WHAT YOU HAVE TO DO ->
Write out exactly what each line says, starting with the first line below and ending on the one with "Czas reakcji: 0,03".

[Records excerpted from a collection]
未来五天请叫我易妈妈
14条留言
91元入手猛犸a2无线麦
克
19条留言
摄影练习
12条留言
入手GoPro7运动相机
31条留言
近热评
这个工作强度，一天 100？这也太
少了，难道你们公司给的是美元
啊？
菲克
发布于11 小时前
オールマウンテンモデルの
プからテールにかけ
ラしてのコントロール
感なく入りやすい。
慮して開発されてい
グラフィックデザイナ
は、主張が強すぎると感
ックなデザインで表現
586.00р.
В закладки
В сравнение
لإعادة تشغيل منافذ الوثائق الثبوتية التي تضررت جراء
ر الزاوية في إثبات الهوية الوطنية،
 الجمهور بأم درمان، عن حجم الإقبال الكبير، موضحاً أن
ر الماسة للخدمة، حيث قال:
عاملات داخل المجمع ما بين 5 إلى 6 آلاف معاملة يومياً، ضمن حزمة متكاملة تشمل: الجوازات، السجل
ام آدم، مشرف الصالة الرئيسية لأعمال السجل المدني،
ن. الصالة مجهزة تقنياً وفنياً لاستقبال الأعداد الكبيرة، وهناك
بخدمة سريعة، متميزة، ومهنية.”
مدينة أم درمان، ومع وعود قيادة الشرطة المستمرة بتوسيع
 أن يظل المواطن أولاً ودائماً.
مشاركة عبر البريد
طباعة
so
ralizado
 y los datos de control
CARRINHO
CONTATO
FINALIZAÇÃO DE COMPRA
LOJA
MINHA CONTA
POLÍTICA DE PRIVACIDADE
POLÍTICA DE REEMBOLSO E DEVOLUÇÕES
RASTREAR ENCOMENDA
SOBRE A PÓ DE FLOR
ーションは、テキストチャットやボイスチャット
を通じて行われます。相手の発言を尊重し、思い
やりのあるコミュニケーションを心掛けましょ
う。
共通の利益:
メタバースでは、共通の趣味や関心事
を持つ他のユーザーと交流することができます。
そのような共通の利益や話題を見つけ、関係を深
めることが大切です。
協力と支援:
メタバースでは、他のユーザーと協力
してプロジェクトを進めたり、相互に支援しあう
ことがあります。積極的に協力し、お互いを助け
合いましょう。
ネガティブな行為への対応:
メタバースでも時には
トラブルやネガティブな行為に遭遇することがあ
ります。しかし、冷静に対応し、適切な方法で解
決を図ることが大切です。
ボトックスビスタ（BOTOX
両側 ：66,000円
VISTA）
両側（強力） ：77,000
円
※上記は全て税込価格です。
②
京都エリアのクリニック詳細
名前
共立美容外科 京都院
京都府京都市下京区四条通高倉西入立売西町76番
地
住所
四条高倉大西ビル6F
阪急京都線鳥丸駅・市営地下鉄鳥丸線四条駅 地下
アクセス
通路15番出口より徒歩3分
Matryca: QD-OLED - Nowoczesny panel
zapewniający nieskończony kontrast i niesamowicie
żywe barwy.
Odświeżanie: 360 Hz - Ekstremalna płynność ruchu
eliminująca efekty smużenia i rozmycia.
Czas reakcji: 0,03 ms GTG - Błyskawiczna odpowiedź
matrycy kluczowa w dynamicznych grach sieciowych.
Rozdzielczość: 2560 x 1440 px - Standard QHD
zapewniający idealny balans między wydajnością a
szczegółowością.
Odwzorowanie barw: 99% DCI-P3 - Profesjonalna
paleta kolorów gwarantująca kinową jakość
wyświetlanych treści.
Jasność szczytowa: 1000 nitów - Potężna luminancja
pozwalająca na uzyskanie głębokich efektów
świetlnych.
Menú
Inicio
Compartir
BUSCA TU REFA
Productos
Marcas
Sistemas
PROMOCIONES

RESPONSE TO THIS EXERCISE ->
未来五天请叫我易妈妈
14条留言
91元入手猛犸a2无线麦
克
19条留言
摄影练习
12条留言
入手GoPro7运动相机
31条留言
近热评
这个工作强度，一天 100？这也太
少了，难道你们公司给的是美元
啊？
菲克
发布于11 小时前
オールマウンテンモデルの
プからテールにかけ
ラしてのコントロール
感なく入りやすい。
慮して開発されてい
グラフィックデザイナ
は、主張が強すぎると感
ックなデザインで表現
586.00р.
В закладки
В сравнение
لإعادة تشغيل منافذ الوثائق الثبوتية التي تضررت جراء
ر الزاوية في إثبات الهوية الوطنية،
 الجمهور بأم درمان، عن حجم الإقبال الكبير، موضحاً أن
ر الماسة للخدمة، حيث قال:
عاملات داخل المجمع ما بين 5 إلى 6 آلاف معاملة يومياً، ضمن حزمة متكاملة تشمل: الجوازات، السجل
ام آدم، مشرف الصالة الرئيسية لأعمال السجل المدني،
ن. الصالة مجهزة تقنياً وفنياً لاستقبال الأعداد الكبيرة، وهناك
بخدمة سريعة، متميزة، ومهنية.”
مدينة أم درمان، ومع وعود قيادة الشرطة المستمرة بتوسيع
 أن يظل المواطن أولاً ودائماً.
مشاركة عبر البريد
طباعة
so
ralizado
 y los datos de control
CARRINHO
CONTATO
FINALIZAÇÃO DE COMPRA
LOJA
MINHA CONTA
POLÍTICA DE PRIVACIDADE
POLÍTICA DE REEMBOLSO E DEVOLUÇÕES
RASTREAR ENCOMENDA
SOBRE A PÓ DE FLOR
ーションは、テキストチャットやボイスチャット
を通じて行われます。相手の発言を尊重し、思い
やりのあるコミュニケーションを心掛けましょ
う。
共通の利益:
メタバースでは、共通の趣味や関心事
を持つ他のユーザーと交流することができます。
そのような共通の利益や話題を見つけ、関係を深
めることが大切です。
協力と支援:
メタバースでは、他のユーザーと協力
してプロジェクトを進めたり、相互に支援しあう
ことがあります。積極的に協力し、お互いを助け
合いましょう。
ネガティブな行為への対応:
メタバースでも時には
トラブルやネガティブな行為に遭遇することがあ
ります。しかし、冷静に対応し、適切な方法で解
決を図ることが大切です。
ボトックスビスタ（BOTOX
両側 ：66,000円
VISTA）
両側（強力） ：77,000
円
※上記は全て税込価格です。
②
京都エリアのクリニック詳細
名前
共立美容外科 京都院
京都府京都市下京区四条通高倉西入立売西町76番
地
住所
四条高倉大西ビル6F
阪急京都線鳥丸駅・市営地下鉄鳥丸線四条駅 地下
アクセス
通路15番出口より徒歩3分
Matryca: QD-OLED - Nowoczesny panel
zapewniający nieskończony kontrast i niesamowicie
żywe barwy.
Odświeżanie: 360 Hz - Ekstremalna płynność ruchu
eliminująca efekty smużenia i rozmycia.
Czas reakcji: 0,03 ms GTG - Błyskawiczna odpowiedź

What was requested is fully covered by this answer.